A Canadian judge on Monday sentenced the ringleader of a homegrown terrorist plot to set off truck bombs in Ontario to life in prison.

Zakaria Amara, 24, pleaded guilty in October. He acknowledged being a leader of the so-called Toronto 18 plot to set off bombs outside Toronto's Stock Exchange, a building housing Canada's spy agency and a military base. The goal was to scare Canada into removing its troops from Afghanistan.

The 2006 arrests of Amara and 17 others made international headlines and heightened fears in a country where many people thought they were relatively immune from terrorist strikes.

Judge Bruce Durno said Monday that the attack would have been the most horrific crime in Canada's history if the plot been successful.

Amara had his head down, staring at floor during his sentencing.

Before he left the courtroom, he blew a kiss to his family, and said,

"I just want to reassure you that the promises I made (to rehabilitate), I'll do my best."

The prosecution sought life imprisonment, while Amara's defense asked for a sentence of between 18 and 20 years.

Amara will be eligible to apply for parole after serving six years in prison, said Durno.

The Royal Canadian Mounted Police released a statement that said the case "underscores the reality that Canada is not immune to the threat of terrorism. The extent of the preparations and the enormity of the attacks being planned in this case are quite chilling."

Prosecutors said Amara planned to rent U-Haul trucks, pack them with explosives and detonate them via remote control toward the end of 2006. Police found he used a public library computer to conduct searches on bomb-making and the chemicals needed for explosives. A search of his home also turned up a bomb-making manual, circuit boards, and a device that could trigger an explosion via a cell phone.

Through a police agent, Amara tried to buy what he believed was three tons of ammonium nitrate — three times what was used in the 1995 Oklahoma City bombing that killed 168 people.

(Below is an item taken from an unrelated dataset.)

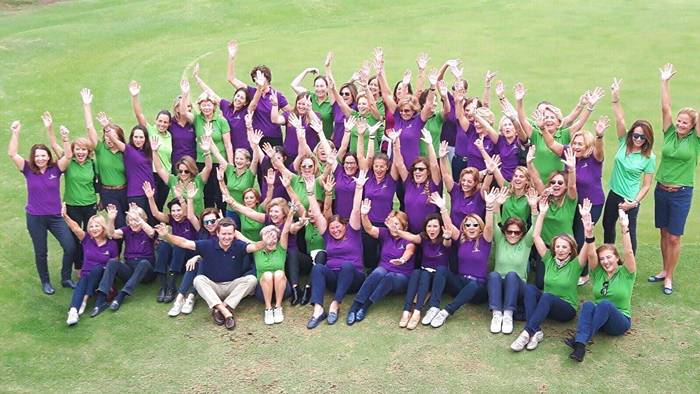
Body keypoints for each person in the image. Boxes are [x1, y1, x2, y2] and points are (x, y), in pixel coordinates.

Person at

His personal computer also had recordings of al-Qaida leader Osama bin Laden and other jihad materials.

The case was developed after the suspects were followed, wiretapped as well as infiltrated by two paid police informants.

Amara apologized in an open letter to Canadians at his sentencing hearing on Thursday, saying he deserved nothing but Canadians' contempt.

Judge Bruce Durno also sentenced one of Amara's coconspirators, Saad Gaya, 22, on Monday to 12 years in prison, minus seven-and-a-half years credit for pretrial custody. The judge called Gaya a "helper" in the plot.

Since the arrest of the 18 Toronto men, four have now pleaded guilty and one was convicted after a trial.

Charges were stayed or dropped against seven people and six men still face trial. One man's trial began last week and five others face a trial in March.